What is being asked:
Scan the entries below for the word "Rendered". Copy out every line in which it occurs.

Given records:
((

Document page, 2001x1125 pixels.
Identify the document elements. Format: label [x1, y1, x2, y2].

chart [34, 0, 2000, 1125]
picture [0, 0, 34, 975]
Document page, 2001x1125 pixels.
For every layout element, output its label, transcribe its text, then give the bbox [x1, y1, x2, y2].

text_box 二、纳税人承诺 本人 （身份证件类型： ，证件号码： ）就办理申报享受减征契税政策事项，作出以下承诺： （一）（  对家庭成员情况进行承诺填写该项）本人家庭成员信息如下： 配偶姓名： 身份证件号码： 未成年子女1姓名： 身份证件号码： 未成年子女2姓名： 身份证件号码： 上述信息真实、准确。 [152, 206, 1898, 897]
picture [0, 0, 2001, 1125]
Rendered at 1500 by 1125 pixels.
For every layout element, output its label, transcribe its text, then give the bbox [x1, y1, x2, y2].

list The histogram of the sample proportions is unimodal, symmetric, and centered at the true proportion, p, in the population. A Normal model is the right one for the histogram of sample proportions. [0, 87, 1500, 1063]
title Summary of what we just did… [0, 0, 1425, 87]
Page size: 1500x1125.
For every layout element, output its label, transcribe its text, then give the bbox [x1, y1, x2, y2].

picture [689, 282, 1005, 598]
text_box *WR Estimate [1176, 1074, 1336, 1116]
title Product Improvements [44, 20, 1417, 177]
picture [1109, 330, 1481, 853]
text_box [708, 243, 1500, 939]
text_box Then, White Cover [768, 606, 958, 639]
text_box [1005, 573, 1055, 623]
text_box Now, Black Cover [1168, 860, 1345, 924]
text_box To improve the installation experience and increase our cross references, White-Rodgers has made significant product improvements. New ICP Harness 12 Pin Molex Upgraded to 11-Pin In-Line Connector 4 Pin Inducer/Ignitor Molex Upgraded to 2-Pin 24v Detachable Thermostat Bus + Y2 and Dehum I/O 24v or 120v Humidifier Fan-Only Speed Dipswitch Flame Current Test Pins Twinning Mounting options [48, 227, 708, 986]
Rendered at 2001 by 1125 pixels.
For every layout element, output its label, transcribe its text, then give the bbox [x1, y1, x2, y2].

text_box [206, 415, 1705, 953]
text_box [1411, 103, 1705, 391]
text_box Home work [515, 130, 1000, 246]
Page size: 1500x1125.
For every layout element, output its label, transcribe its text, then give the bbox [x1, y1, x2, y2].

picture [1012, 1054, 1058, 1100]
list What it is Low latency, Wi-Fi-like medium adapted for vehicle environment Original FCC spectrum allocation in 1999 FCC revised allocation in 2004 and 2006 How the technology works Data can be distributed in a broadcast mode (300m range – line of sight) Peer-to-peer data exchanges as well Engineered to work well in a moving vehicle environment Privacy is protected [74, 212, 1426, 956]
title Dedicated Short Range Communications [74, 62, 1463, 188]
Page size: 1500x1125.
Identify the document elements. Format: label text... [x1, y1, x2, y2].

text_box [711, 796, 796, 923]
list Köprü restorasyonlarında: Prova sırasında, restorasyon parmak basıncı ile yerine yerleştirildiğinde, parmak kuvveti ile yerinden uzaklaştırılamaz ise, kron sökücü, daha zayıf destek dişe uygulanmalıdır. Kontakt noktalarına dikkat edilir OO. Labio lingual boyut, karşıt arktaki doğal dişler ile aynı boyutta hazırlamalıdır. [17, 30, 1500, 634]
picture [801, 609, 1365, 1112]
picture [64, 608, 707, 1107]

))

Response below:
Rendered at 1500 by 1125 pixels.
Rendered at 2001 by 1125 pixels.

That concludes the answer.